- _Problem_
Look through the data below, tally the lines where "void" occurs, and write the total alone.

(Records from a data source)
==*==

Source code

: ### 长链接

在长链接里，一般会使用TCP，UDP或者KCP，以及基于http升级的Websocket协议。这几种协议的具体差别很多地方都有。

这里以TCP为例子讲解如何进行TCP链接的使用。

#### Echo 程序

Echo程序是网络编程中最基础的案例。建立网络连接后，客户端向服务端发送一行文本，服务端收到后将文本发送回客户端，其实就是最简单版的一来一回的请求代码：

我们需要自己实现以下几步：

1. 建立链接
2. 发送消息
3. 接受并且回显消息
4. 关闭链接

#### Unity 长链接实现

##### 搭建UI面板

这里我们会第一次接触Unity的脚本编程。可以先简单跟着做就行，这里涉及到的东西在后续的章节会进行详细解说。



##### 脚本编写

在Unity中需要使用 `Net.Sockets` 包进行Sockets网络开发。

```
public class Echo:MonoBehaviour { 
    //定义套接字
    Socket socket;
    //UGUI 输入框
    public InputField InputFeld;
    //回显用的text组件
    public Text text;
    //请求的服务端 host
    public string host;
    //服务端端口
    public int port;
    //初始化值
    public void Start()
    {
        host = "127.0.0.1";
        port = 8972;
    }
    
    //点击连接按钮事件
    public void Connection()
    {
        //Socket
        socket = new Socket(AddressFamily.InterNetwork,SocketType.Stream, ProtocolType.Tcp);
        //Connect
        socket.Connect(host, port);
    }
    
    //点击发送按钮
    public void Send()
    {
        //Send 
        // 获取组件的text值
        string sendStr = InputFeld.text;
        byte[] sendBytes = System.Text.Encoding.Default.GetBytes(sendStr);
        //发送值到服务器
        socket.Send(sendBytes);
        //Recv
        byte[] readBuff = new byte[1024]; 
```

==*==

- _The answer_
3